Please identify every line in the listing below that contains the word "Arizona", and copy each one.

(Records shown)

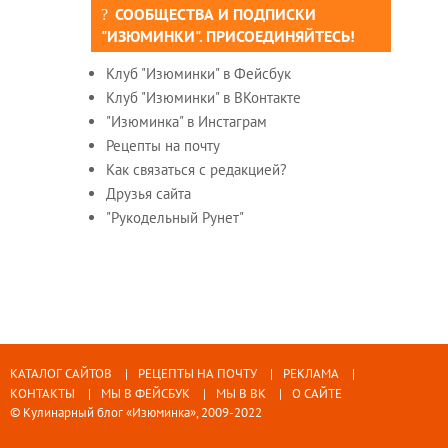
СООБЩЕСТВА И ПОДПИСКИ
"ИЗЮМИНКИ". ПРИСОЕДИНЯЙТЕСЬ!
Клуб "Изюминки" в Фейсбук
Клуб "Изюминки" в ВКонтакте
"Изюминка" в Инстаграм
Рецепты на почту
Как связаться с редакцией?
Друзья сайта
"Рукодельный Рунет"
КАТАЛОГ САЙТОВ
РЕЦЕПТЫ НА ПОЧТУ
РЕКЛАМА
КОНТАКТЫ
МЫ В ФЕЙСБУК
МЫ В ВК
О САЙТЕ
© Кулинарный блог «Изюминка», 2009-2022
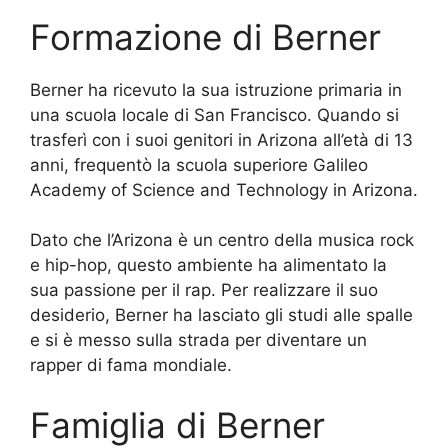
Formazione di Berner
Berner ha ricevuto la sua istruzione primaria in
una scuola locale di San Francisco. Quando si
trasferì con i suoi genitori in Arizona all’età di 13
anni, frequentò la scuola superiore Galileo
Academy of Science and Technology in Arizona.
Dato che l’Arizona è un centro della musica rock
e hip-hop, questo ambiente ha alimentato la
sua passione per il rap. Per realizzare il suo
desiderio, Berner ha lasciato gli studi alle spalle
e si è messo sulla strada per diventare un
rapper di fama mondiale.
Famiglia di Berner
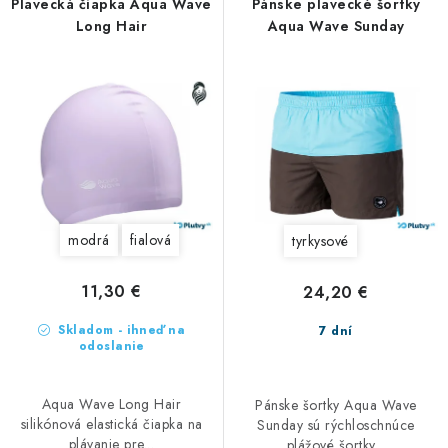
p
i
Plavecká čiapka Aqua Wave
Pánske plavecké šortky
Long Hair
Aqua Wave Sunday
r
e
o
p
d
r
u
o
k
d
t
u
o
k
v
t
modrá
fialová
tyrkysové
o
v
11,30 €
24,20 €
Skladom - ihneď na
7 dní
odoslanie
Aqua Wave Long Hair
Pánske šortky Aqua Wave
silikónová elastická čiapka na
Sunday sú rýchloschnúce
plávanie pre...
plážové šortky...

(End Records shown)
(Records shown)

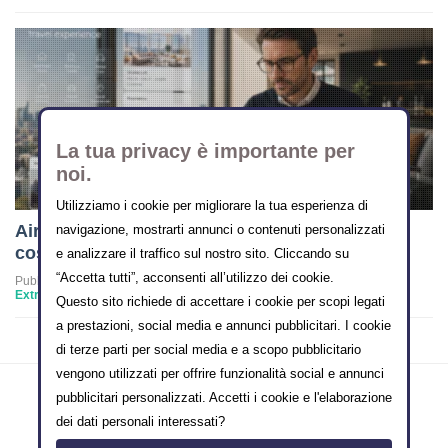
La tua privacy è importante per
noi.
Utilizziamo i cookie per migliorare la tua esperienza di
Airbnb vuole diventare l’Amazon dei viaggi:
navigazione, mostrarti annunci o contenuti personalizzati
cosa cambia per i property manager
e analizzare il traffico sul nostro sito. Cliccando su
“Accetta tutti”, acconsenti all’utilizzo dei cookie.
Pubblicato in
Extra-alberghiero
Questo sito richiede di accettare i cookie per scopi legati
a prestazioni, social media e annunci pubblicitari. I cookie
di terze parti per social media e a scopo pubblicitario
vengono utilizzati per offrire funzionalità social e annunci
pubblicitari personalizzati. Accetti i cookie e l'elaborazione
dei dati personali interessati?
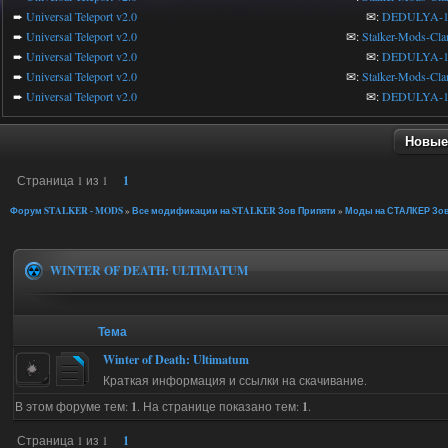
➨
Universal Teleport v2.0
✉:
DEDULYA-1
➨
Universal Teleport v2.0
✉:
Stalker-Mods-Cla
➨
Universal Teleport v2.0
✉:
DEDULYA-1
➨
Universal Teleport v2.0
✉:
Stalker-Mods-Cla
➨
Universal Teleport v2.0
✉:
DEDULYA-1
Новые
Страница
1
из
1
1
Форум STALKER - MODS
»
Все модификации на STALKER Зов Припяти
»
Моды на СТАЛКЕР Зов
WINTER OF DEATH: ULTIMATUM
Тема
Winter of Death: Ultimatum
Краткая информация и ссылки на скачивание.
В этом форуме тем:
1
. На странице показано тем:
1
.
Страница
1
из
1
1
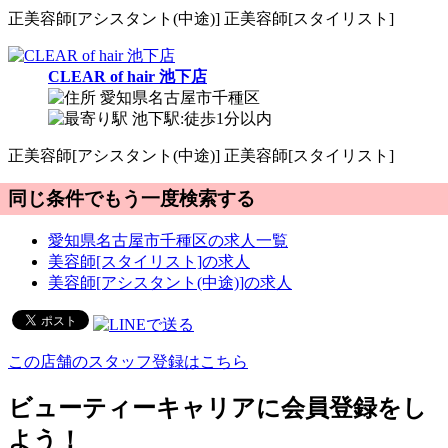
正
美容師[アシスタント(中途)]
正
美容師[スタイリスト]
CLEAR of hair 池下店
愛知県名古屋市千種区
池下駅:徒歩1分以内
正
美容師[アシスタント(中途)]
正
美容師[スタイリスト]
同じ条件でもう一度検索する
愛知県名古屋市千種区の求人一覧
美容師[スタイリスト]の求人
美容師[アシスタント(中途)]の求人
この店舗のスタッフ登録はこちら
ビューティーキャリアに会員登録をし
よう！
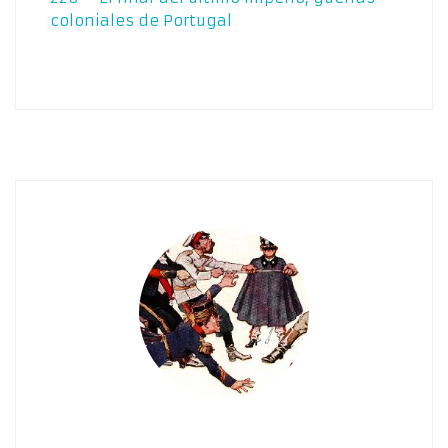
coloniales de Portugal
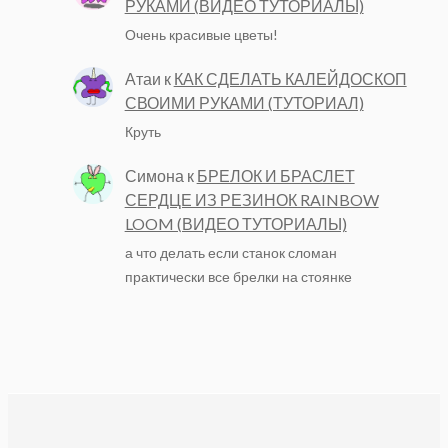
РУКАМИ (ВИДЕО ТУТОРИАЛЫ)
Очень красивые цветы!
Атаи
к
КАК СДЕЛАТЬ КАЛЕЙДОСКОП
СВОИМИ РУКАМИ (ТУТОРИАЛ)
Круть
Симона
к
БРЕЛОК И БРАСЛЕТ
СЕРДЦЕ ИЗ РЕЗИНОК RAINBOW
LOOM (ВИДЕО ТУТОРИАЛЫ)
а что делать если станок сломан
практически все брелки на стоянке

(End Records shown)
(Records shown)

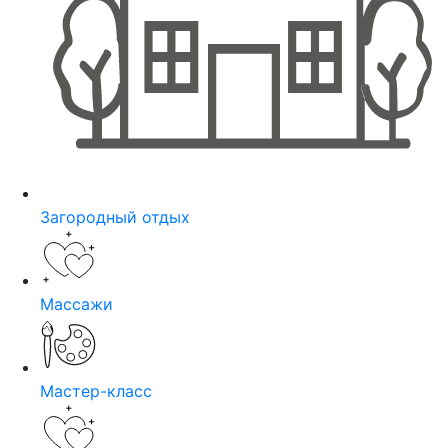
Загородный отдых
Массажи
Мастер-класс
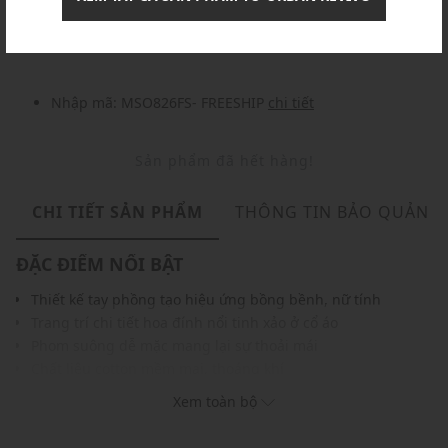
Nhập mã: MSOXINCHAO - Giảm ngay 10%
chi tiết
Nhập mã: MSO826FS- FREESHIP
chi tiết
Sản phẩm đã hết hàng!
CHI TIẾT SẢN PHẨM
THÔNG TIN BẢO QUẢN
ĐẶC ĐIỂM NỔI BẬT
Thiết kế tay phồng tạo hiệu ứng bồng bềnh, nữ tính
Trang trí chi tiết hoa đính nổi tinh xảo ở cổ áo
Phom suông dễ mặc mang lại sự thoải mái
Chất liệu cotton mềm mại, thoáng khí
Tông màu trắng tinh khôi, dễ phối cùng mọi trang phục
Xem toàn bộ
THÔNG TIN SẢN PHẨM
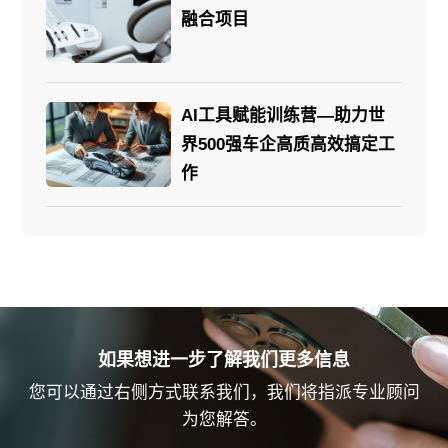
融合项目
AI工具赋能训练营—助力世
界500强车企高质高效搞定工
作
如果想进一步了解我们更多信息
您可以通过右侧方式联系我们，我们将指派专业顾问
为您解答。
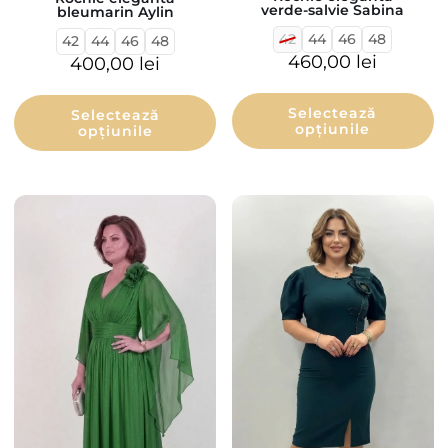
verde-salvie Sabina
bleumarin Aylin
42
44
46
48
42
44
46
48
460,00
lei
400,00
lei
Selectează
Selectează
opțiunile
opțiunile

(End Records shown)

Solution to the exercise |
trasferì con i suoi genitori in Arizona all’età di 13
Academy of Science and Technology in Arizona.
Dato che l’Arizona è un centro della musica rock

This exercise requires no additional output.